Abstract: FR-PO0947
Silent but Severe: Atypical Presentation of Class IV Lupus Nephritis with No Overt Proteinuria
Session Information
- Glomerular Case Reports: Lupus, FSGS, Complement, and More
November 07, 2025 | Location: Exhibit Hall, Convention Center
Abstract Time: 10:00 AM - 12:00 PM
Category: Glomerular Diseases
- 1402 Glomerular Diseases: Clinical, Outcomes, and Therapeutics
Authors
- Shackleford, Christopher G., Temple University Health System Inc, Philadelphia, Pennsylvania, United States
- Ojeniyi, Solabomi Oyeronke, Temple University Health System Inc, Philadelphia, Pennsylvania, United States
- Koul, Sheetal, Temple University Health System Inc, Philadelphia, Pennsylvania, United States
- Lee, Iris J., Temple University Health System Inc, Philadelphia, Pennsylvania, United States
Introduction
Current guidelines recommend kidney biopsy in systemic lupus erythematosus (SLE) patients with proteinuria >500 mg/24 hours or unexplained renal dysfunction.
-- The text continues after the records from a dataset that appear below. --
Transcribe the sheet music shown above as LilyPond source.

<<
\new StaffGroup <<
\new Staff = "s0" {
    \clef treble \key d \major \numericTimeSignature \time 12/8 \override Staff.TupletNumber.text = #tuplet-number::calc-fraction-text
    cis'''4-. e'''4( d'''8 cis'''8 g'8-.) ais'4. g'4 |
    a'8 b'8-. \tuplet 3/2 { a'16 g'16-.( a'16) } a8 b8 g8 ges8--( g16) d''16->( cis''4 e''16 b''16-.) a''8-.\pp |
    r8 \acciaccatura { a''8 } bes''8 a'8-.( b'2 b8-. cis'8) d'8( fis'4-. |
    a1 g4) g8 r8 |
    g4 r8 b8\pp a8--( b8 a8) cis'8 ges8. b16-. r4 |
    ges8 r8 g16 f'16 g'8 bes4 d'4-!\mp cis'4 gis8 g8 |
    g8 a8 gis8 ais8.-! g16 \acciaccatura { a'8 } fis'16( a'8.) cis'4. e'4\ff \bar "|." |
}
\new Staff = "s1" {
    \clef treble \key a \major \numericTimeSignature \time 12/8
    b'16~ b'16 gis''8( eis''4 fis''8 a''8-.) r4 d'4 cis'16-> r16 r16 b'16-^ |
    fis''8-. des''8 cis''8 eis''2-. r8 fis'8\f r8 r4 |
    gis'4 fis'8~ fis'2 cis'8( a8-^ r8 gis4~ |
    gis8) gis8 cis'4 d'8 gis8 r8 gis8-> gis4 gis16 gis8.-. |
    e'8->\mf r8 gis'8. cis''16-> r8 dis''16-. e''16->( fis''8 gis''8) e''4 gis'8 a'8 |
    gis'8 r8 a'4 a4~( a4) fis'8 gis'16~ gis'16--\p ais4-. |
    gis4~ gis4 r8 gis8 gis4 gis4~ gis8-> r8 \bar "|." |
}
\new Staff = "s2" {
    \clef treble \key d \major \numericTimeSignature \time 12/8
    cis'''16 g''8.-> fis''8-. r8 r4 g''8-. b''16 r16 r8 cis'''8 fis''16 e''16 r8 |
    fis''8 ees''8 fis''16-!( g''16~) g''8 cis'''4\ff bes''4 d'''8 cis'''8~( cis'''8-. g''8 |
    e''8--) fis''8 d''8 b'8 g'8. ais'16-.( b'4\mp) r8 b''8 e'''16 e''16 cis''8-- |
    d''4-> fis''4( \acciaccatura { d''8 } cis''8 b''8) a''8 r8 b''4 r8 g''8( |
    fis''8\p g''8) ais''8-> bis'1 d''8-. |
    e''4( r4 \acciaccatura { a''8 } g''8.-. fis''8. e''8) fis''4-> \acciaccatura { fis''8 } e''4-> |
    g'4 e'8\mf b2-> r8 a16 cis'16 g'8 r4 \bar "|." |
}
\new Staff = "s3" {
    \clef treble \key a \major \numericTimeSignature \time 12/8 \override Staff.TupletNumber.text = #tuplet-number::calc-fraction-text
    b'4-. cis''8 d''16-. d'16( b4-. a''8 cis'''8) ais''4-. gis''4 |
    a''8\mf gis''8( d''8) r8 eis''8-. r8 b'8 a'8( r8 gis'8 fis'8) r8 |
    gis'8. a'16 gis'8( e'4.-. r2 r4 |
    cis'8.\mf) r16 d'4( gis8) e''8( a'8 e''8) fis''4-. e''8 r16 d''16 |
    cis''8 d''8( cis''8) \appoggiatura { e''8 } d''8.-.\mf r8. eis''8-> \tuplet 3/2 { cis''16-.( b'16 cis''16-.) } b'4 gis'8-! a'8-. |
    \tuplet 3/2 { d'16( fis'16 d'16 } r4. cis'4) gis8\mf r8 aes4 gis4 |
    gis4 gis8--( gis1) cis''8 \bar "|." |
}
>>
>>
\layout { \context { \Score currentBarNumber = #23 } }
It is commonly assumed that in the absence of significant proteinuria, kidney disease is unlikely to be severe. We present a case of a 35-year-old woman with SLE and minimal proteinuria who was found to have class IV lupus nephritis (LN).
Case Description
A 35-year-old female with known SLE presented with albumin-to-creatinine ratio of 68 mg/g, microscopic hematuria, low complement levels, and mildly elevated anti-dsDNA antibodies. She had no previous renal disease, and her serum creatinine was 0.5 mg/dL. Given clinical concern for renal involvement, a biopsy was performed, which revealed diffuse mesangial hypercellularity and segmental duplication of glomerular basement membranes consistent with diffuse proliferative LN. Immunofluorescence showed global granular staining for IgG, IgA, IgM, C1q, C3, kappa, and lambda (all 4+), confirming class IV LN. The patient remained on hydroxychloroquine 200 mg daily and prednisone 10 mg daily, and mycophenolate mofetil was initiated for LN.
Discussion
Class IV LN generally presents with marked proteinuria and/or impaired renal function. Current American College of Rheumatology (ACR) guidelines recommend biopsy in cases of significant proteinuria or unexplained renal impairment. However, some patients demonstrate advanced histologic disease despite minor urinary abnormalities. This clinical phenotype is not adequately addressed in the existing guidelines. While hypocomplementemia and elevated anti-dsDNA titers suggest disease activity, their predictive value for LN is not well understood. This case underscores the limitations of current diagnostic criteria for LN, particularly in atypical presentations. Despite minimal proteinuria and normal renal function, the patient had advanced diffuse proliferative LN, emphasizing the need for more nuanced clinical judgment. Furthermore, the absence of overt proteinuria complicates both disease monitoring and clinical trial eligibility, indicating a need for updated guidelines to better capture these silent but severe presentations.